Contra a actual estratégia de incentivo à leitura
O sistema educativo e a sociedade civil (de forma muito limitada, por sinal) desdobram-se em estratégias de incentivo à leitura. É preciso criar esse gosto pelos livros desde pequeno, diz-se, e procura-se articular as vantagens da leitura como forma de convencer os jovens a pegar num livro. Os resultados de tal estratégia, no entanto, não se fazem ver. Os jovens continuam a ler pouquíssimo, ainda que seja imprescindível perceber que essa tendência está muito longe de ser exclusiva aos de menor idade. A verdade é que vivemos num país com níveis de literacia e de leitura baixíssimos (quer entre jovens quer entre adultos), e abundam as posturas de desprezo em relação às letras e a tudo o que não encerre conhecimento dito técnico. Mesmo entre os portugueses que fazem caminhos educativos extensíssimos, são bem mais abundantes aqueles que não têm quaisquer hábitos de leitura.

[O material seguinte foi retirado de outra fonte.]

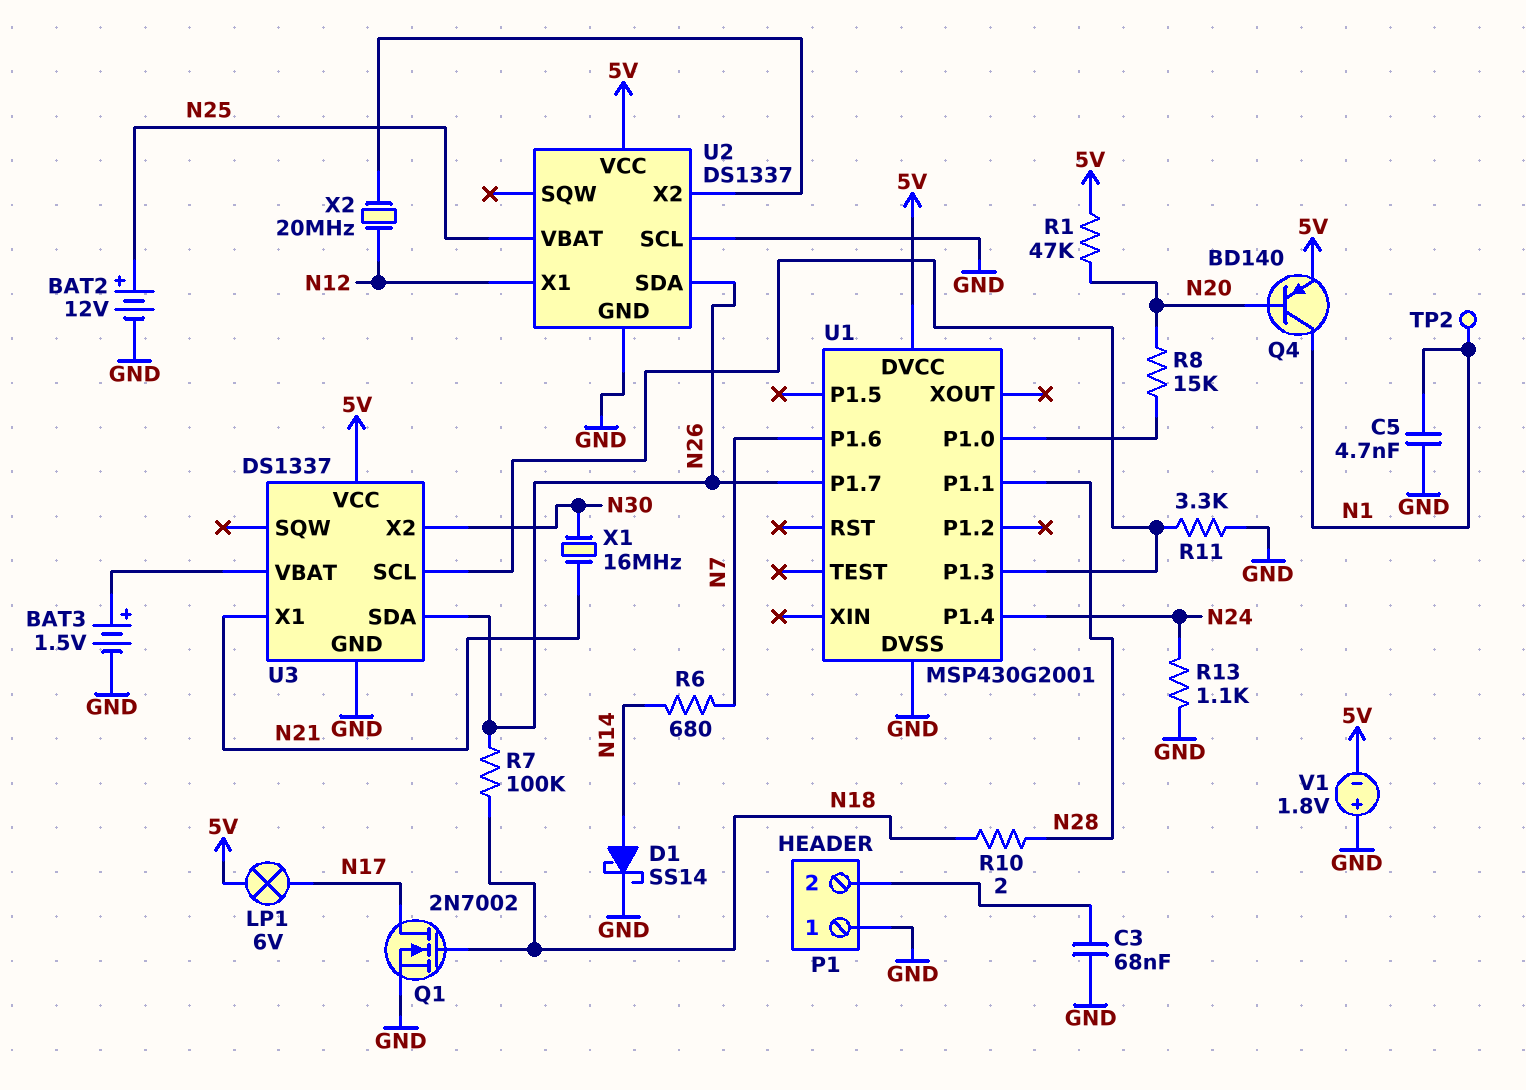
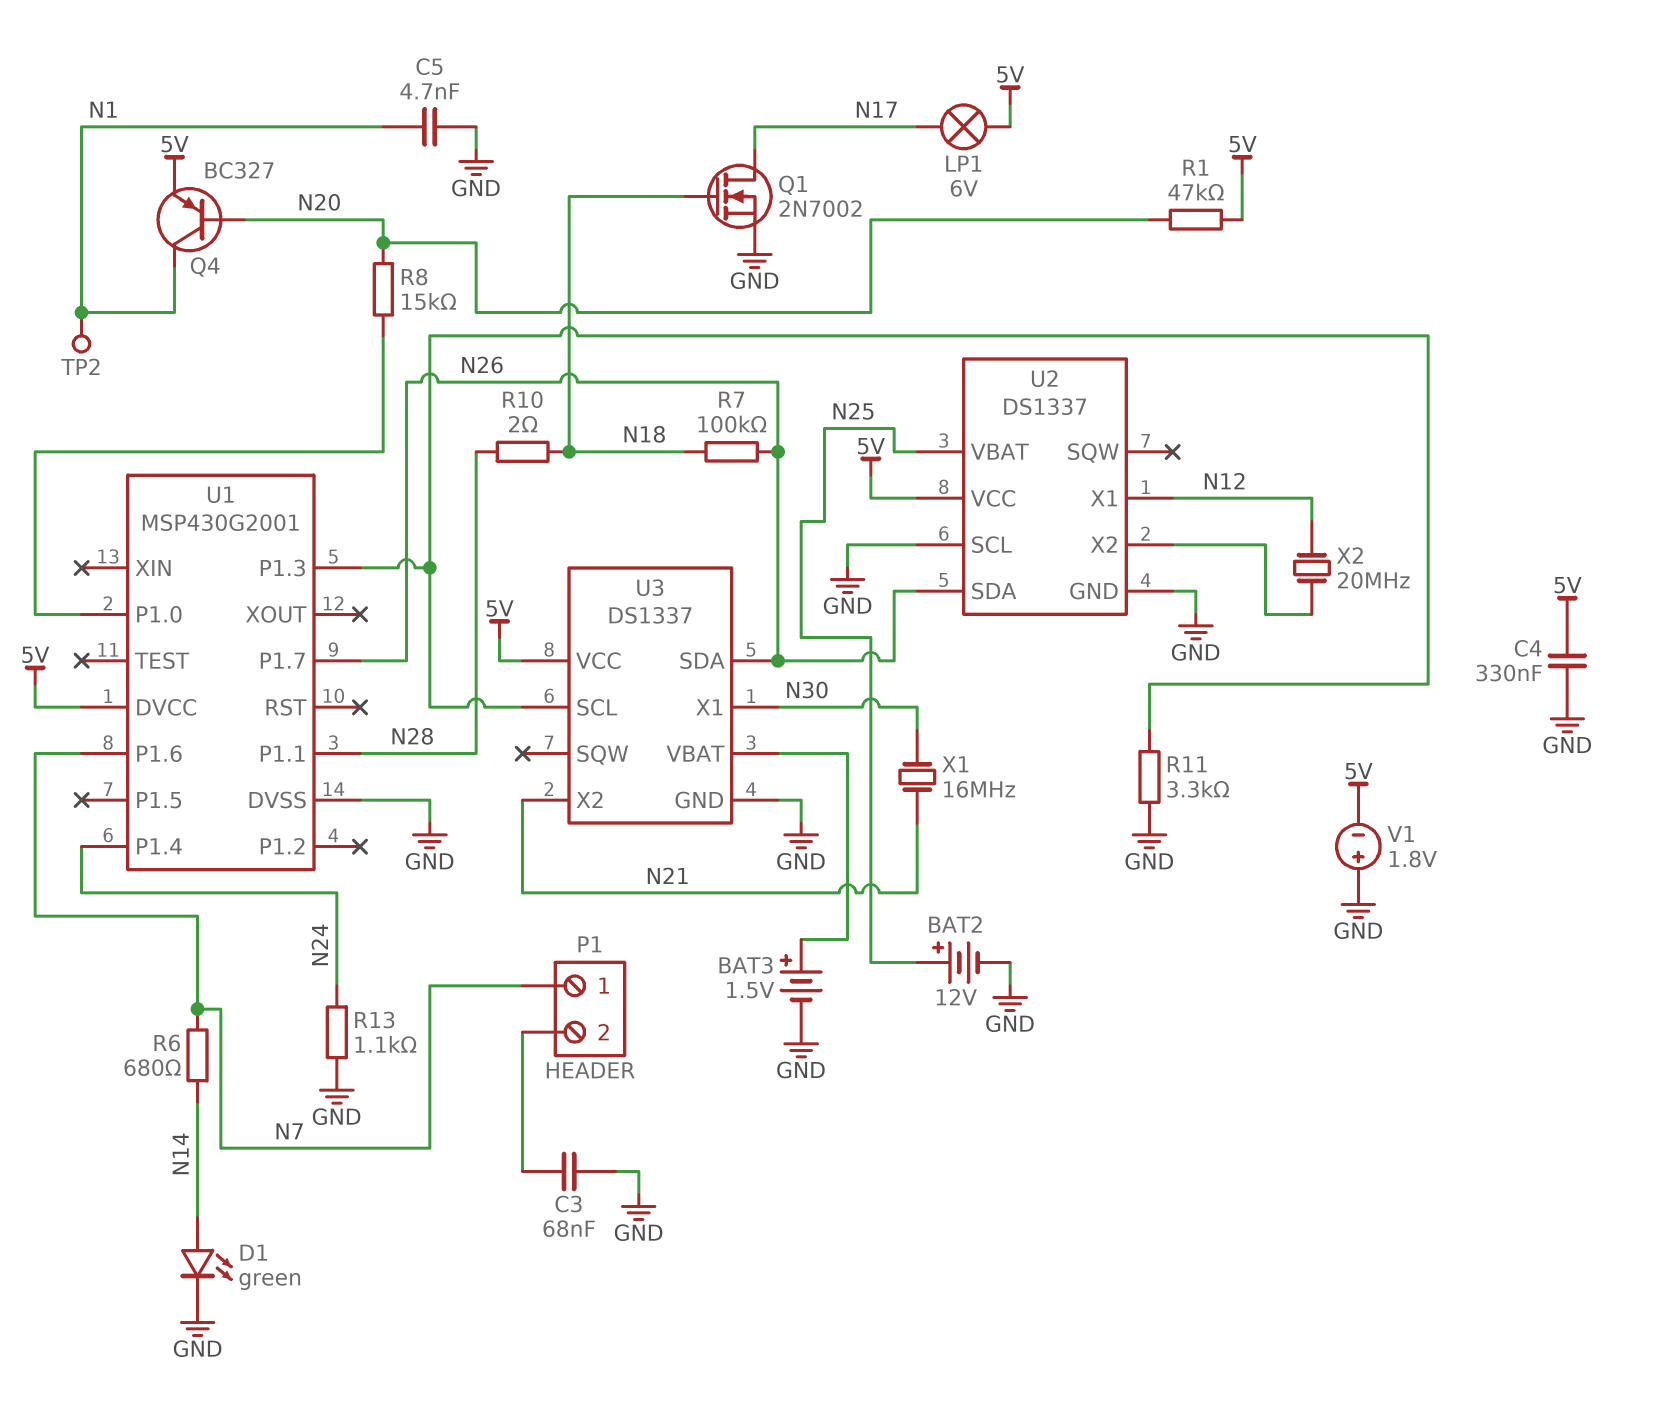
C4: none -> 330nF (5V, GND)
D1: schottky SS14 (A N14, K GND) -> LED green (A N14, K GND)
P1 pin 1: GND -> N7
Q4: PNP BD140 (B N20, C N1, E 5V) -> PNP BC327 (B N20, C N1, E 5V)
U3 pin X1: N21 -> N30
U3 pin X2: N30 -> N21

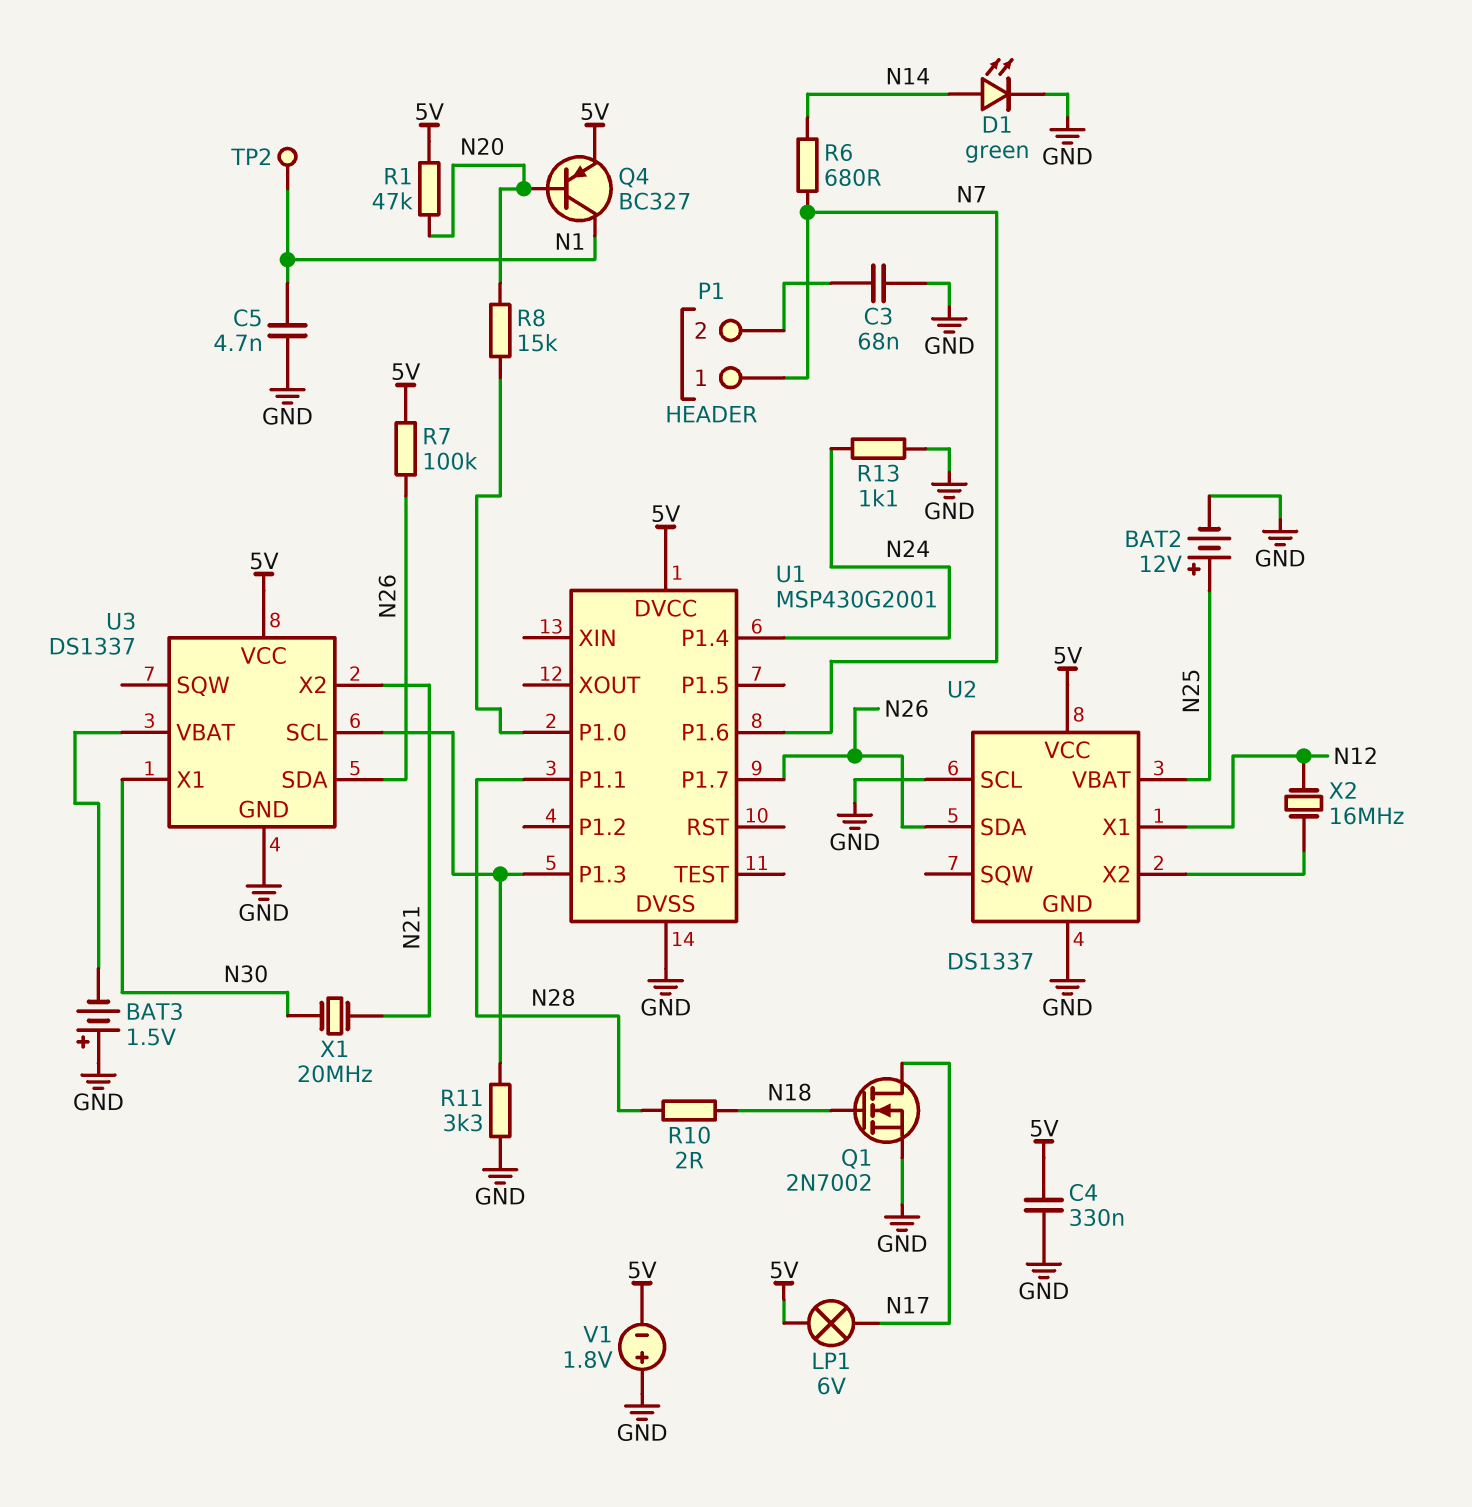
BAT3: 1.5V (plus U3/VBAT, minus GND) -> 1.5V (plus GND, minus U3/VBAT)
R7: 100k (N18, N26) -> 100k (5V, N26)
X1: 16MHz (N21, N30) -> 20MHz (N21, N30)
X2: 20MHz (N12, U2/X2) -> 16MHz (N12, U2/X2)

Mas ao colocar a ênfase na leitura, perde-se precisamente a causa da inexistência desses hábitos. O importante não é o acto de se ler, por si só, se o que se lê não for mais do que o vulgar entretenimento que não provoca qualquer tipo de reflexão no leitor. É preciso não esquecer que os tops de vendas livreiros continuam a ser preenchidos por autores como José Rodrigues dos Santos ou Pedro Chagas Freitas (que, vergonhosamente, já marcou presença num manual do 1.º ano e numa actividade do Concurso Nacional de Leitura). Que interessa que se tenha até hábitos de leitura e se leia muito se o que se lê são apenas variações do Código da Vinci e do Nicholas Sparks, ou livros juvenis como o Harry Potter? Não será isso praticamente o mesmo que devorar séries televisivas triviais ou filmes banais de domingo à tarde?
No fundo, o incentivo não deve ser pela leitura, mas sim pela arte, pelo que, por oposição ao entretenimento, faz pensar. Por isso mesmo, a arte é complexa, e aí, mais que tudo, é importantíssimo ajudar a criar hábitos de pensamento crítico que sejam ferramentas para, mais do que contrariar a sua recusa, estimular o seu enfrentamento.
Depois de criada essa relação com a arte, os meios pelos quais se consome acabam por ser complementares, mesmo que haja, obviamente, diferenças entre as formas de expressão. Reconheço na literatura qualidades e possibilidades não facilmente alcançáveis noutras expressões artísticas, mas o mesmo é válido para o inverso. Também a literatura não é capaz de fazer coisas possíveis, por exemplo, ao cinema. Mas é aí que entra, precisamente, a questão da preferência, e alguém que ganhe o gosto pela arte e que com ela crie uma relação, alguém que não se limite a consumir entretenimento (qualquer que seja o meio) para se se sentir bem ou para passar o tempo, irá ser alguém formado enquanto cidadão e disponível para todas as expressões artísticas.
O incentivo à leitura é, portanto, a maneira errada de abordar a questão, vinda de um tempo onde a leitura era um dos únicos meios possíveis de aceder à arte. Alguém que leia imensos thrillers não é diferente de alguém que os veja em formato televisivo ou cinemático, da mesma maneira que não é diferente quem leia imensa literatura de quem veja imenso cinema de autor. O que nos interessa não deve ser o meio, mas sim formar cidadãos que sejam capazes de pensar e de se relacionar intelectual e emocionalmente com o mundo que os rodeia.
Não quero, com isto, retirar validade ao entretenimento no exercício da sua função, que não é nem pode nunca ser a mesma da arte. Não podemos é aceitar que essa seja a única componente presente nas nossas vidas. O processo não se pode limitar a isso, apenas isso não chega, e o erro das actuais estratégias de incentivo à leitura é precisamente deixarem-se ficar por aí, ao não abordarem a questão. Estranho ou não, só se criará hábitos de leitura quando se deixar de falar deles. Quando se perceber que o importante é que se crie o interesse pela arte e, por acréscimo, por todas as suas expressões. Nessa altura, todas elas colherão resultados.